From Heidelberg to Hollywood
(Tales of Gustav-Otto Part 1)

Ron Crow

Ron has extensive experience in the freelance world as well as in editing and proofreading.  He is also the author of St. Patrick's Primer, a self-study course for learning Irish Gaelic.

Email comments to Ron

Return to Archives

Everyone back in Heidelberg thought Gustav-Otto was mad, and they said so, too. That would have rankled Gustav-Otto if he had ever noticed their comments. He would have said, "Dis manifestation of emotional immaturity ramifies zie psychosis of infantile envy only because it ist but zie product of an imbalance of the starch in their digestive entrails!" But in those care-free university days Gustav-Otto never knew what anyone thought of him. He was too busy in his laboratory to pay any attention to psychoses, infantile or otherwise.

Gustav-Otto was busy with his work. He firmly believed that the inventing of what he called "helpful vapors" would alter the amount of starch in his test subjects and therefore change their behavior. It was his gift to the human race and science, or so he would have contended if he understood that anyone questioned his work.

Finally, after much experimentation, two volumes on the chemistry of starch in the human digestive tract, and uncounted lectures at the University, Gustav-Otto invented a vapor that made everyone who smelled its aroma abjure forthwith all forms of armed conflict. He thought his scientific contribution to mankind was at hand and immediately presented it to the Kaiser in Berlin. His Imperial Majesty's handsome face changed color, his eyes sparkled, his mustache twitched, his crippled left arm jangled his saber, and he immediately forthwith lectured Gustav-Otto on the glorious necessity of war. War created opportunities for heroism, presented a wondrous chance for physical exercise, and actually decreased international tensions by shooting all the opponents of His Imperial Majesty.

Gustav-Otto returned to Heidelberg by the next express train and concocted a new vapor, an elixir that made those who breathed it mad for war. He then released it into the atmosphere while singing, "Der Kaiser ist ein gut mann...!" Of course, World War I was the result.

As that conflict did not turn out as the Kaiser so earnestly hoped, Gustav-Otto was called upon to save the empire. He outdid himself. He invented an entirely new vapor that forced everyone in the Imperial officer's corps to think of a new form of warfare—trench warfare. Perhaps he was thinking of the effects of starch applied to what had at first been a war of movement. Unfortunately the enemies of the Fatherland soon stole his idea. Alas, there are no secrets in war—especially a war with Mata Hari working overtime on her...ah...fact-finding endeavors—and by their counter use of trench warfare they held off the Empires invincible legions just long enough for Germany to lose the war.

Disillusioned by his immense failure, especially after Field Marshal von Hindenberg himself said to him (as the Kaiser's train into exile puffed away from the station platform), "Gustav-Otto, dis ist dine fault!," (whether the august hero meant that our unfortunate scientist was guilty of the start of the war or the loss of the war, or both, did not matter much at this stage.) Gustav-Otto decided to test and re-test every new vapor he concocted.

A new nostrum soon appeared. In hopes of renewing love in a broken world, our scientist wrought, after only a few years intense work, that for which mankind had sought for millennia—a love potion. It was to be used as a nasal spray and affected the starch in the pituitary gland, altering how the subject perceived himself . But Gustav-Otto's problem remained, how to test it without bringing on global calamity?

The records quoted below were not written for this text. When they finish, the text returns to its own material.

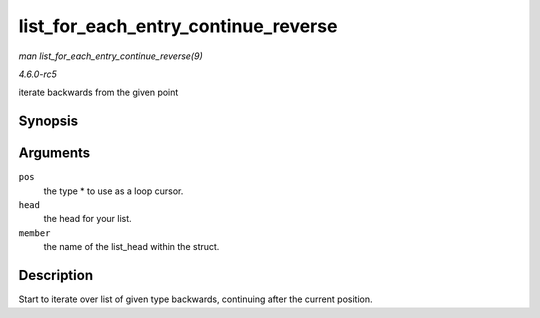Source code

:.. -*- coding: utf-8; mode: rst -*-

.. _API-list-for-each-entry-continue-reverse:

====================================
list_for_each_entry_continue_reverse
====================================

*man list_for_each_entry_continue_reverse(9)*

*4.6.0-rc5*

iterate backwards from the given point


Synopsis
========

.. c:function:: list_for_each_entry_continue_reverse( pos, head, member )

Arguments
=========

``pos``
    the type * to use as a loop cursor.

``head``
    the head for your list.

``member``
    the name of the list_head within the struct.


Description
===========

Start to iterate over list of given type backwards, continuing after the
current position.


.. ------------------------------------------------------------------------------
.. This file was automatically converted from DocBook-XML with the dbxml
.. library (https://github.com/return42/sphkerneldoc). The origin XML comes
.. from the linux kernel, refer to:
..
.. * https://github.com/torvalds/linux/tree/master/Documentation/DocBook
.. ------------------------------------------------------------------------------
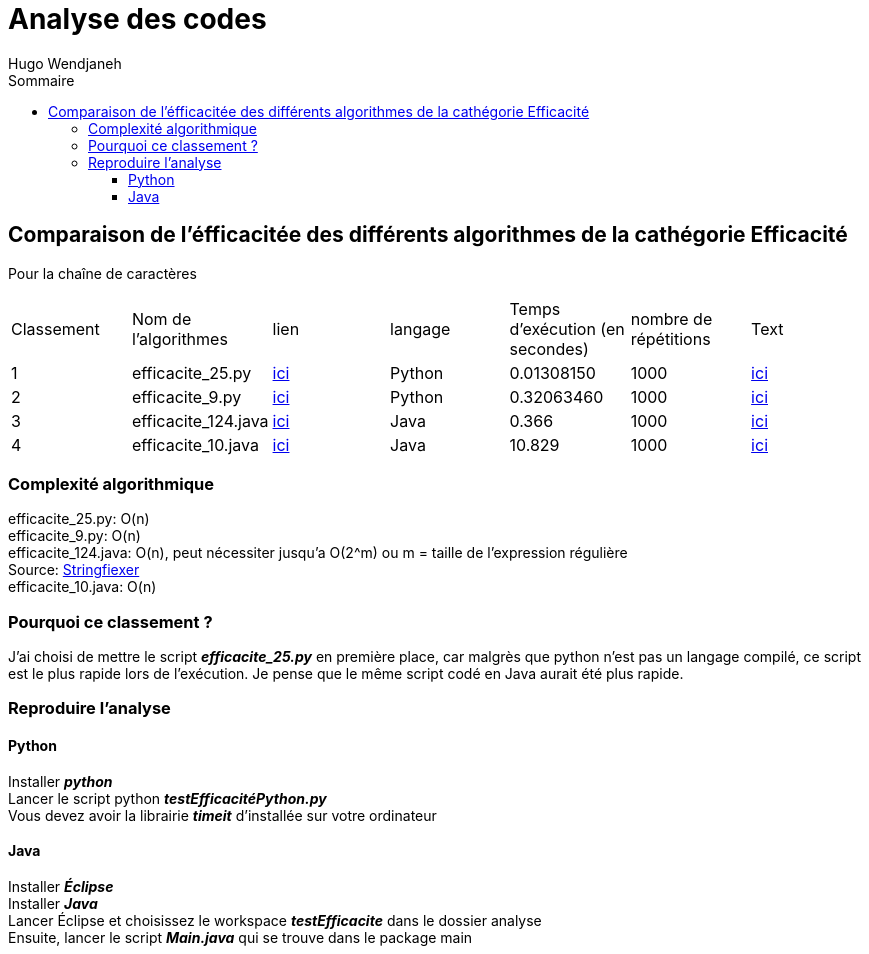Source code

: :toc-title: Sommaire
:toclevels: 5
:toc:
:source-highlighter: highlightjs
:author: Hugo Wendjaneh
:last-update-label!:
:backend: html
:outfilesuffix: .html
:caution-caption: ⚠️
:important-caption: ❗
:note-caption: 📝
:tip-caption: 💡
:warning-caption: ⚠️

= Analyse des codes

== Comparaison de l'éfficacitée des différents algorithmes de la cathégorie Efficacité
Pour la chaîne de caractères 

|==========================================================================
| Classement | Nom de l'algorithmes | lien                                           | langage | Temps d'exécution (en secondes)    | nombre de répétitions | Text
| 1 | efficacite_25.py     | link:../analyse/code_a_analyser/efficacite_25.py[ici]     | Python  | 0.01308150                         | 1000                  | link:../analyse/code_a_analyser/text.txt[ici]
| 2 | efficacite_9.py      | link:../analyse/code_a_analyser/efficacite_9.py[ici]      | Python  | 0.32063460                         | 1000                  | link:../analyse/code_a_analyser/text.txt[ici]
| 3 | efficacite_124.java  | link:../analyse/code_a_analyser/efficacite_124.java[ici]  | Java    | 0.366                              | 1000                  | link:../analyse/code_a_analyser/text.txt[ici]
| 4 | efficacite_10.java   | link:../analyse/code_a_analyser/efficacite_10.java[ici]   | Java    | 10.829                             | 1000                  | link:../analyse/code_a_analyser/text.txt[ici]
|==========================================================================

=== Complexité algorithmique
efficacite_25.py: O(n) +
efficacite_9.py: O(n) +
efficacite_124.java: O(n), peut nécessiter jusqu'a O(2^m) ou m = taille de l’expression régulière +
Source: link:https://stringfixer.com/fr/Regular_Expression[Stringfiexer] +
efficacite_10.java: O(n) +

=== Pourquoi ce classement ?
J'ai choisi de mettre le script **__efficacite_25.py__** en première place, car malgrès que python n'est pas un langage compilé, ce script est le plus rapide lors de l'exécution. Je pense que le même script codé en Java aurait été plus rapide.



=== Reproduire l'analyse
==== Python
Installer **__python__** +
Lancer le script python **__testEfficacitéPython.py__** +
Vous devez avoir la librairie **__timeit__** d'installée sur votre ordinateur

==== Java
Installer **__Éclipse__** +
Installer **__Java__** +
Lancer 
Éclipse et choisissez le workspace **__testEfficacite__** dans le dossier analyse +
Ensuite, lancer le script **__Main.java__** qui se trouve dans le package main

He decided that he would perform an infallible test: he would get someone who was appearing on those new things called movies to test it. If someone on the silver screen could translate his new sense of self to millions of strangers in unhygienic movie halls, millions who could neither hear his voice nor be attracted or repelled by any stray pheromones, then his concoction would be a resounding success!

That is why Gustav-Otto hied himself to the other side of the world, to California, in fact, to Hollywood, in the United States. He tested his new product on a new immigrant to America as a further control on his test. If a foreigner could attract American film audiences, then Gustav-Otto could rest assured of his research findings.

Alas, the result did not turn out quite as planned. Oh, it was a success for the audience...a resounding success. The test subject thrilled his audiences. In fact, he became almost as a love god to them. The only draw back was, unfortunately, that Gustav-Otto's latest elixir had a totally unforeseen effect on the test subject—it turned the unfortunate man, popularly known as Rudolf Valentino, into a homosexual.

Discouraged, poor Gustav-Otto sat in the California sunshine and pondered his next move.

(And so, we leave poor Gustav-Otto until the next installment. Please try not to become too anticipatory because we are absolved from all medical problems arising from too great an expectation.)